(Beginning of Data provided)
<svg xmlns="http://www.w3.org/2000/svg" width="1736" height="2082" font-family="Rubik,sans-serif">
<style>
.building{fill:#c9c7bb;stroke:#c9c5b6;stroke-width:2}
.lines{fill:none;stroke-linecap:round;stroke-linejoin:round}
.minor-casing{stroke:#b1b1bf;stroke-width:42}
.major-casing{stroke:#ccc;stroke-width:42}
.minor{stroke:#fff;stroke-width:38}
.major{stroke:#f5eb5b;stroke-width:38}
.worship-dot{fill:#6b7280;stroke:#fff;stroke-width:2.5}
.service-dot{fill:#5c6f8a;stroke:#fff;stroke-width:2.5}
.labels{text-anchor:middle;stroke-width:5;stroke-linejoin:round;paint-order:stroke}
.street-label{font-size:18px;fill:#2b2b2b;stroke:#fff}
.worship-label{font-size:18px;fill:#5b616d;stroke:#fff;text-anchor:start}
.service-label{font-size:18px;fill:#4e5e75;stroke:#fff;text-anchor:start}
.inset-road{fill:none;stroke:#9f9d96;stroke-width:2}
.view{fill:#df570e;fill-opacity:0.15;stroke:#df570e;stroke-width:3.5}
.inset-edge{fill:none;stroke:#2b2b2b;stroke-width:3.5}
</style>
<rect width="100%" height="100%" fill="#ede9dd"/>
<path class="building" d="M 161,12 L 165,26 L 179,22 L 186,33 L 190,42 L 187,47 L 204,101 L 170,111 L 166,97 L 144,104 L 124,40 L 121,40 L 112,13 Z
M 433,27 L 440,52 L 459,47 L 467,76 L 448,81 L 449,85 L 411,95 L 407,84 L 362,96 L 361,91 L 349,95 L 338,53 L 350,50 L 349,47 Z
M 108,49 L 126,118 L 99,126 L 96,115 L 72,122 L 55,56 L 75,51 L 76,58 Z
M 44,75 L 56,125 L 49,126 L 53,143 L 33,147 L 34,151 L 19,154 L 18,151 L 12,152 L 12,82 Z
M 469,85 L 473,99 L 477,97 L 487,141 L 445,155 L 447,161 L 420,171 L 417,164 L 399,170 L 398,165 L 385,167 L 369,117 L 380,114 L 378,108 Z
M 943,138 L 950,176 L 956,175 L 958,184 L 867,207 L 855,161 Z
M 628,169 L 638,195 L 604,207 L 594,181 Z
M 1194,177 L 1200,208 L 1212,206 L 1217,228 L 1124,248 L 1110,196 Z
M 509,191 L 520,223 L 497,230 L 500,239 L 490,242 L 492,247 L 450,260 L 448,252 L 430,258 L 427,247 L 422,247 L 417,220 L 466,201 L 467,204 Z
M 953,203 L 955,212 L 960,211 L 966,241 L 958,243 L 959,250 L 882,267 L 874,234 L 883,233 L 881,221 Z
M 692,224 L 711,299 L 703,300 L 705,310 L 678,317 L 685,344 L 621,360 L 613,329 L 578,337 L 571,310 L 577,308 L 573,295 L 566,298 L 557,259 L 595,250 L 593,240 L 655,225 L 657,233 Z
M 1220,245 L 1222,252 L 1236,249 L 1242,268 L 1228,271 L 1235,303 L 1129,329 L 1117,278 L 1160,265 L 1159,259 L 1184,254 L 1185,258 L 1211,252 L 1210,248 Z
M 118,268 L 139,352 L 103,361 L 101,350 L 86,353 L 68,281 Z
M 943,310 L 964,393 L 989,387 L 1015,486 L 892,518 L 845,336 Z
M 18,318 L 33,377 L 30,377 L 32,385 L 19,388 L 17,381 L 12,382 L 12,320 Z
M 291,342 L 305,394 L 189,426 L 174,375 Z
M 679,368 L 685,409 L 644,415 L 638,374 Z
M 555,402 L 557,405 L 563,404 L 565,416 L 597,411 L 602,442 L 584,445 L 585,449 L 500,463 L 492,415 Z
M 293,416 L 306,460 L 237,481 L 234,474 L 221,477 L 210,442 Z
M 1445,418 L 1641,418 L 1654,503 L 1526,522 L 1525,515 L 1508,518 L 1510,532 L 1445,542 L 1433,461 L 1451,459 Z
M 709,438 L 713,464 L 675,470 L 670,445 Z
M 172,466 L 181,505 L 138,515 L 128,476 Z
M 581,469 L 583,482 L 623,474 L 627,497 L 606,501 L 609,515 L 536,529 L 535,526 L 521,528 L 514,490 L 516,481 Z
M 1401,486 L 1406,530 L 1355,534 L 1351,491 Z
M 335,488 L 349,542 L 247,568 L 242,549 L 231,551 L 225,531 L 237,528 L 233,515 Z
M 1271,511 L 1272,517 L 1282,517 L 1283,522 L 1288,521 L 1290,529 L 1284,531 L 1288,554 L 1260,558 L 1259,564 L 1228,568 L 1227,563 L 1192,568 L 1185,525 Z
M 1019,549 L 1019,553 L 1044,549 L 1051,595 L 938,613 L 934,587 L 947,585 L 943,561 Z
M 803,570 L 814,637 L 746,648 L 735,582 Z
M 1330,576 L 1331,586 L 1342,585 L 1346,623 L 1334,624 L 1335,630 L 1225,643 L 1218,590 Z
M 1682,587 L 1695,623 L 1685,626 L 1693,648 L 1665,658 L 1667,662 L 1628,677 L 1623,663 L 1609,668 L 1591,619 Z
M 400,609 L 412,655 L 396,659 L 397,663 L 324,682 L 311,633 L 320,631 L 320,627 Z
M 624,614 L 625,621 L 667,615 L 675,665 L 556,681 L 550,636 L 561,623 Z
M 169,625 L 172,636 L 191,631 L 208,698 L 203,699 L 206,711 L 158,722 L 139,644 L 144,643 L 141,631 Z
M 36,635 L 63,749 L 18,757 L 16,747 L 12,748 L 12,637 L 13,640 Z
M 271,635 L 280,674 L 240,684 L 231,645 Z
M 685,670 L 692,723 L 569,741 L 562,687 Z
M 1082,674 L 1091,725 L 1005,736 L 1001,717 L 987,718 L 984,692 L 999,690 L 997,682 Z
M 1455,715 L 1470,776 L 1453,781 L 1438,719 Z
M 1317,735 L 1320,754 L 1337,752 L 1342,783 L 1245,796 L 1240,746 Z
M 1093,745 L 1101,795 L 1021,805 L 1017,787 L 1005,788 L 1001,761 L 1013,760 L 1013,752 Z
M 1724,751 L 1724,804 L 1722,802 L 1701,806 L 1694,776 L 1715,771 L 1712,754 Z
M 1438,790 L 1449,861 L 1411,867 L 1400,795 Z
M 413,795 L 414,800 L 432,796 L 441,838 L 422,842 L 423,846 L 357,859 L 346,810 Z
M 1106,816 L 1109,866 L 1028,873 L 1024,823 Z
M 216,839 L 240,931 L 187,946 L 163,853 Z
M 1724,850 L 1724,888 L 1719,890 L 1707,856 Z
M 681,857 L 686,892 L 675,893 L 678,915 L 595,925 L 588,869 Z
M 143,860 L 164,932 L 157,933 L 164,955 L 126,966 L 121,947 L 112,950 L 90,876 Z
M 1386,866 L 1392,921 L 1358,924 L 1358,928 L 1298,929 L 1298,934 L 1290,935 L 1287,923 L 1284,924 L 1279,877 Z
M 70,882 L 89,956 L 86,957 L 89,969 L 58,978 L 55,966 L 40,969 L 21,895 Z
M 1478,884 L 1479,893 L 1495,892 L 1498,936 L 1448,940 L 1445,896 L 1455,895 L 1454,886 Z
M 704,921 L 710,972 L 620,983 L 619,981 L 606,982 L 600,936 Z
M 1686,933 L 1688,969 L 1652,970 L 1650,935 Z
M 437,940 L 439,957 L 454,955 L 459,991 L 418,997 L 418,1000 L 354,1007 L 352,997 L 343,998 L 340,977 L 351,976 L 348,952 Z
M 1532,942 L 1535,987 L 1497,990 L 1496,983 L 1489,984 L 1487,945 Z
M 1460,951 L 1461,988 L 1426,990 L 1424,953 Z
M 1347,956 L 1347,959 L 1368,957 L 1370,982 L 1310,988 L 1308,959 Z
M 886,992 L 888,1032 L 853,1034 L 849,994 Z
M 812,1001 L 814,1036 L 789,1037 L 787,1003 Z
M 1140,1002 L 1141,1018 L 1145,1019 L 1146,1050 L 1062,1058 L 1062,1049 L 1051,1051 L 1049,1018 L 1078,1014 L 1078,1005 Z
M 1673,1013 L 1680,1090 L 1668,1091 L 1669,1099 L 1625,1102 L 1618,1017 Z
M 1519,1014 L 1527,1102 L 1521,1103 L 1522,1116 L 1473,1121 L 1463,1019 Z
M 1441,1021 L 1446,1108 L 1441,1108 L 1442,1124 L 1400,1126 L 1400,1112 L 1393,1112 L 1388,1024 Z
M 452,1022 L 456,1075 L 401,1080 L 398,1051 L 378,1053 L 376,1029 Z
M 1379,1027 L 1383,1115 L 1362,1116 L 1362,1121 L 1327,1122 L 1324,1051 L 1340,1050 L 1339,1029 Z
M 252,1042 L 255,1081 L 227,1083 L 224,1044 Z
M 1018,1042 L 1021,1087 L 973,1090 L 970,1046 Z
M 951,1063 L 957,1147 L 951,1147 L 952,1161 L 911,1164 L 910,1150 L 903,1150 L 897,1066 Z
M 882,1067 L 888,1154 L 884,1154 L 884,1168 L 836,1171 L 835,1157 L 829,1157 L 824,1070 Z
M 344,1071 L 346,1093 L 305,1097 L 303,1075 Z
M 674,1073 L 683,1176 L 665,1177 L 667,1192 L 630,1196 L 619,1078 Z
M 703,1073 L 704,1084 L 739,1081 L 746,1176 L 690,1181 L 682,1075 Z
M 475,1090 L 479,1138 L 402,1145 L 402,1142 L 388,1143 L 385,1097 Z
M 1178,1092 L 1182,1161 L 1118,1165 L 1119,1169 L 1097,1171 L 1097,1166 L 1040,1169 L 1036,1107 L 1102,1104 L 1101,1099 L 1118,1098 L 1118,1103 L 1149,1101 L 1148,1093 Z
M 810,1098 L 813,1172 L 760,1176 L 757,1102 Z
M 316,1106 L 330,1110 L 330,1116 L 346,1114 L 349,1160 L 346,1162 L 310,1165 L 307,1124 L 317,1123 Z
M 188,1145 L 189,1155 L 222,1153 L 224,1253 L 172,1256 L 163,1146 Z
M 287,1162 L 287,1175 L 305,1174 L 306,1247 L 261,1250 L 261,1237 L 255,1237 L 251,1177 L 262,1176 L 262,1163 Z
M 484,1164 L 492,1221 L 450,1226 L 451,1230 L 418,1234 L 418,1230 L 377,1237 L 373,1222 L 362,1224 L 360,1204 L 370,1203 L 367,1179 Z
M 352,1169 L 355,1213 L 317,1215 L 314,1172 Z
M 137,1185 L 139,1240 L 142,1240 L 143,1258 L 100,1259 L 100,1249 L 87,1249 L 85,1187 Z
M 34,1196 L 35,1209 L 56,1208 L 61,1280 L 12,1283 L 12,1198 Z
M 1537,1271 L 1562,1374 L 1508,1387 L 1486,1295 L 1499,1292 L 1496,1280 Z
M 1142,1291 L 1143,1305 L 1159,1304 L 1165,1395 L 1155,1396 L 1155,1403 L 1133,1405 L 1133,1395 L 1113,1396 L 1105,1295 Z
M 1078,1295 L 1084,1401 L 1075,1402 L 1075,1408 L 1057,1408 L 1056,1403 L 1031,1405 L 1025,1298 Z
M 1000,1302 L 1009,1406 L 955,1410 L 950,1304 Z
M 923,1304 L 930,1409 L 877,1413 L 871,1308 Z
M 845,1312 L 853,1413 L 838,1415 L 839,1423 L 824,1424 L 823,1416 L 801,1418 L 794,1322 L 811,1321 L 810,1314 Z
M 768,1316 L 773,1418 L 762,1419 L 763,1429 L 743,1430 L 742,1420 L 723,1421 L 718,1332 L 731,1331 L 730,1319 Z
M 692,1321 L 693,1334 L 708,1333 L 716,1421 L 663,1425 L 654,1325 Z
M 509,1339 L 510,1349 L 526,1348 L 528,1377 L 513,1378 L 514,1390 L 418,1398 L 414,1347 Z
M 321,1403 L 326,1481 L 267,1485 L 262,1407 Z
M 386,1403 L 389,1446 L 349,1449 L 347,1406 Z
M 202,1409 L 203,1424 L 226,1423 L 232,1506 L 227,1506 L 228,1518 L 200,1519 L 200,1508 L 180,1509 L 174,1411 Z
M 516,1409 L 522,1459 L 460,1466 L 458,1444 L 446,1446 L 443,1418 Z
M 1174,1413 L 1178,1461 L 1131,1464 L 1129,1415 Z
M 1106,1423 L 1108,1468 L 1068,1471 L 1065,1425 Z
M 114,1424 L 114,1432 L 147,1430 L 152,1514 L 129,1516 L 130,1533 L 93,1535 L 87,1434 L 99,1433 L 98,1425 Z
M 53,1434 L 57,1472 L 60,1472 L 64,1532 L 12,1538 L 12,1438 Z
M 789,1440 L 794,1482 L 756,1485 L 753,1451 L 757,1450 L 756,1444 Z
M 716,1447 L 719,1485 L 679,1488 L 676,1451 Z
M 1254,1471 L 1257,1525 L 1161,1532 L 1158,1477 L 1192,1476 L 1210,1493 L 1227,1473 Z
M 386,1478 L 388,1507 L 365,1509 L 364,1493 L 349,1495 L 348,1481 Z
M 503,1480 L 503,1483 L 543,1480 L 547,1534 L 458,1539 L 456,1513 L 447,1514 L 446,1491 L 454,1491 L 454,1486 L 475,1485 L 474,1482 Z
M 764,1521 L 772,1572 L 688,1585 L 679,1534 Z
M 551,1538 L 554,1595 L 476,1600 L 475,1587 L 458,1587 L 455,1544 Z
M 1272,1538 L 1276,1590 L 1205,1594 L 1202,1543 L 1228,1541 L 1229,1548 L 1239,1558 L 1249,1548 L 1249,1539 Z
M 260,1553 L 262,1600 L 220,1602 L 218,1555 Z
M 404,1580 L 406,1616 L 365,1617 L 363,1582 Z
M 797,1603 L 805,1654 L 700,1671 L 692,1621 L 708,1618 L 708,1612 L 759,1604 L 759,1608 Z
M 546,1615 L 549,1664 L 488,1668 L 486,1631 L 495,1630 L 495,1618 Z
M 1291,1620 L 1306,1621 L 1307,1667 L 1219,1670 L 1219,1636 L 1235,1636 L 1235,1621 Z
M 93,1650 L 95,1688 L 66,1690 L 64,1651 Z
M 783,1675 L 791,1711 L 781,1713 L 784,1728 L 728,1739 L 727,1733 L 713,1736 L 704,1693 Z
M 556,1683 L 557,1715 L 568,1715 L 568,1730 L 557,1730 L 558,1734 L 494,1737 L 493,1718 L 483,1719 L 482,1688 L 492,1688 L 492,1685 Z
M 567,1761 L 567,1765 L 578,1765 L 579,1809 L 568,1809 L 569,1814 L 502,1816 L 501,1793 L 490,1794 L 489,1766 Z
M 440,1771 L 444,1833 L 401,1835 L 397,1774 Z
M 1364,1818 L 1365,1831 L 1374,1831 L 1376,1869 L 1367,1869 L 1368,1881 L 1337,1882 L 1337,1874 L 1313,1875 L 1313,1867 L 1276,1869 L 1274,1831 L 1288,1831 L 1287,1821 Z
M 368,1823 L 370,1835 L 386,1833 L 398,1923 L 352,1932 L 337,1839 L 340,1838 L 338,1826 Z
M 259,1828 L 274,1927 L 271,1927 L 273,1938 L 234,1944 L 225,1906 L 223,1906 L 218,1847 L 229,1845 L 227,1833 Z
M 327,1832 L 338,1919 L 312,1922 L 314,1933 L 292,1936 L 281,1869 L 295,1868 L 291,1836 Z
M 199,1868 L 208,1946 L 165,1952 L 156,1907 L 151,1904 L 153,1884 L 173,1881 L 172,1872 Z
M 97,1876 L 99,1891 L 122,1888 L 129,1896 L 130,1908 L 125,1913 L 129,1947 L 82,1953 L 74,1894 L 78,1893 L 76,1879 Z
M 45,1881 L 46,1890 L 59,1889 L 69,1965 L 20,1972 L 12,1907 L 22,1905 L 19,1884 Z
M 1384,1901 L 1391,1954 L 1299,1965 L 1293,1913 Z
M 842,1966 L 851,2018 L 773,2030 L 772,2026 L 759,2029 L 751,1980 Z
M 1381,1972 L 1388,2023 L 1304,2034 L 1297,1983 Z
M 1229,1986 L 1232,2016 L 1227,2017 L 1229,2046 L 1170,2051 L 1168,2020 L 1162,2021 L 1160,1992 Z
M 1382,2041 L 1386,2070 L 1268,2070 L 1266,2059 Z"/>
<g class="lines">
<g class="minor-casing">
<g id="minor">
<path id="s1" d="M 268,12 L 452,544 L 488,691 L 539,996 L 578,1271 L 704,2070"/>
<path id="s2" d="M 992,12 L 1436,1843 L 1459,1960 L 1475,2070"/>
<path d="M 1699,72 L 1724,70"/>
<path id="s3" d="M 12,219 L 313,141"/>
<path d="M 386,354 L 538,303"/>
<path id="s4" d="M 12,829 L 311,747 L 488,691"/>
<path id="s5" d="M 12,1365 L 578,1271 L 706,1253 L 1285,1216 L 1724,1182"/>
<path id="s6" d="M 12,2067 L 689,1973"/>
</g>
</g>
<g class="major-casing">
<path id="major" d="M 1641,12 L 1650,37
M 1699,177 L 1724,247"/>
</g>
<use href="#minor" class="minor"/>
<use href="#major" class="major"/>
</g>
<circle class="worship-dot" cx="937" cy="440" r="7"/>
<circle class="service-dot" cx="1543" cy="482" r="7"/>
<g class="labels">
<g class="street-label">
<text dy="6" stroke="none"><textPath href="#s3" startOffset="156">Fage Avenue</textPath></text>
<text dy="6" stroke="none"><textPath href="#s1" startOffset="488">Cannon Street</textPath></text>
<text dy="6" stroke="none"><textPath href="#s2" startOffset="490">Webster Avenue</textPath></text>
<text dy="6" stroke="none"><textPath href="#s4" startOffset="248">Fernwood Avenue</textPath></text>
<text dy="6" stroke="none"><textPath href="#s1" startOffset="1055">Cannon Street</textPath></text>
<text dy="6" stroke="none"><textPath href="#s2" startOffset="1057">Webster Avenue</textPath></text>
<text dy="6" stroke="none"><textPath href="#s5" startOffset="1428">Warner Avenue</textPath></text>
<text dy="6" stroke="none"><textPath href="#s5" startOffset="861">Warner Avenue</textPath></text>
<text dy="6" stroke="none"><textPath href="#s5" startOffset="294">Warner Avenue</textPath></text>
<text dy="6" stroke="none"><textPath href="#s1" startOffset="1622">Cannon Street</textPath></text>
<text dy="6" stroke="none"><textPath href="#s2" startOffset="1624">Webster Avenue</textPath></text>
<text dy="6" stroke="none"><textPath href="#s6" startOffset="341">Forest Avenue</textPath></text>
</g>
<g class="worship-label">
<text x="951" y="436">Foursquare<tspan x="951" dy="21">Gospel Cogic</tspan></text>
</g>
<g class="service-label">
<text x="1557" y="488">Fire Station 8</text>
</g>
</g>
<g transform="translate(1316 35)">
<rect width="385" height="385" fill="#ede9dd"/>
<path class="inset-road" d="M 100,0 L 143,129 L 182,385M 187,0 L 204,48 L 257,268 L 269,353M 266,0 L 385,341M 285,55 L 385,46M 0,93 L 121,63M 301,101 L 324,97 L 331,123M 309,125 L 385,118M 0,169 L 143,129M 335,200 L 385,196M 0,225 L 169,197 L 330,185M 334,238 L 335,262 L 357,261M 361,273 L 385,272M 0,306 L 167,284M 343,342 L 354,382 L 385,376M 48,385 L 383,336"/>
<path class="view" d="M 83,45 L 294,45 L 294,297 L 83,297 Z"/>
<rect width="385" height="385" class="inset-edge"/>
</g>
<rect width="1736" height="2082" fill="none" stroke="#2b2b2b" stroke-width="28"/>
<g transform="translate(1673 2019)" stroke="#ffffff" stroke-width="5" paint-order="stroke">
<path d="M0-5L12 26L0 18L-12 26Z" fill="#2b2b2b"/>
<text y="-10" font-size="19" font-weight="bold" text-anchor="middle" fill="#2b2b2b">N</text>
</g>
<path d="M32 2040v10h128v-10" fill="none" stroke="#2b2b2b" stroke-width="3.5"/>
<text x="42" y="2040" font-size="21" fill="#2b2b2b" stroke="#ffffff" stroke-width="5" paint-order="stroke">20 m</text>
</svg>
(End of Data provided)
▶ _What you should do_
For the records above, state the number of lines that include the string "transform" and add nothing.

▶ _Solution to this problem_
2